● **REQUIREMENT**: Retype the entries word for word, beginning at the very start and continuing through the line that contains "13: (321, 265)", including that line.

● **SUPPLIED DATA**:
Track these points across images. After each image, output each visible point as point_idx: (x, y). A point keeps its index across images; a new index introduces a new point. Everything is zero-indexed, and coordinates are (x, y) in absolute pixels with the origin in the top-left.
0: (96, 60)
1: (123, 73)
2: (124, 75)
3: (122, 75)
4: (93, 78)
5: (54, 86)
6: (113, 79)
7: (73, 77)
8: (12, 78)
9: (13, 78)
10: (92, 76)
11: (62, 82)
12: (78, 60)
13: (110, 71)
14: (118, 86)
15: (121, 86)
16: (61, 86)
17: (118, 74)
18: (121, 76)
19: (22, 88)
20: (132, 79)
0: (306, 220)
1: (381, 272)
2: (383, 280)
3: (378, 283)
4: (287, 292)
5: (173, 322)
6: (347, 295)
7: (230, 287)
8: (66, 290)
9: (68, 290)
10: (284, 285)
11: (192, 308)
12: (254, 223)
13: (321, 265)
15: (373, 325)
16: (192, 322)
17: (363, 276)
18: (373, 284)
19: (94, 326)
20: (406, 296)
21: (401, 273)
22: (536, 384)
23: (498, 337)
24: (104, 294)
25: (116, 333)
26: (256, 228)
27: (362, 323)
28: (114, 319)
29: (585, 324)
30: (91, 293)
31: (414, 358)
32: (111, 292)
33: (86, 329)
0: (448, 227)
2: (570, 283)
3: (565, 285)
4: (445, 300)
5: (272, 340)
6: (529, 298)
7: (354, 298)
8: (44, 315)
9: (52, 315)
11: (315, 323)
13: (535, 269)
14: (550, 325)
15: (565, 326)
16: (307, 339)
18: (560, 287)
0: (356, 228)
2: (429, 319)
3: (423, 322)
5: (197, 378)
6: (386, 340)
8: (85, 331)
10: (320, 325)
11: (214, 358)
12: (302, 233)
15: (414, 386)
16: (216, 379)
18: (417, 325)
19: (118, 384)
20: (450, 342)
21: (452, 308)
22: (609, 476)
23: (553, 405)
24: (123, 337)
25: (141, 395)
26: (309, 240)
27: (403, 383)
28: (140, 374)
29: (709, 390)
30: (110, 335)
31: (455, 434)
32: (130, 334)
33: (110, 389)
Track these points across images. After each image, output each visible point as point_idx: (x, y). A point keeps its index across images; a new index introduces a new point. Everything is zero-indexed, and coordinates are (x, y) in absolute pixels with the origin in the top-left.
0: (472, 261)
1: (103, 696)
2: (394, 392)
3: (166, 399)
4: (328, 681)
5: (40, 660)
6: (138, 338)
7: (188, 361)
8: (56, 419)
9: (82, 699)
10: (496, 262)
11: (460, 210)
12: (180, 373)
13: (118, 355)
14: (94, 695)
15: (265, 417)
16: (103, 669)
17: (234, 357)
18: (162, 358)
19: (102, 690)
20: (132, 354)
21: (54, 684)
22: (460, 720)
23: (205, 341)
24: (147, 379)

● **OUTPUT FOR THIS TASK**:
Track these points across images. After each image, output each visible point as point_idx: (x, y). A point keeps its index across images; a new index introduces a new point. Everything is zero-indexed, and coordinates are (x, y) in absolute pixels with the origin in the top-left.
0: (96, 60)
1: (123, 73)
2: (124, 75)
3: (122, 75)
4: (93, 78)
5: (54, 86)
6: (113, 79)
7: (73, 77)
8: (12, 78)
9: (13, 78)
10: (92, 76)
11: (62, 82)
12: (78, 60)
13: (110, 71)
14: (118, 86)
15: (121, 86)
16: (61, 86)
17: (118, 74)
18: (121, 76)
19: (22, 88)
20: (132, 79)
0: (306, 220)
1: (381, 272)
2: (383, 280)
3: (378, 283)
4: (287, 292)
5: (173, 322)
6: (347, 295)
7: (230, 287)
8: (66, 290)
9: (68, 290)
10: (284, 285)
11: (192, 308)
12: (254, 223)
13: (321, 265)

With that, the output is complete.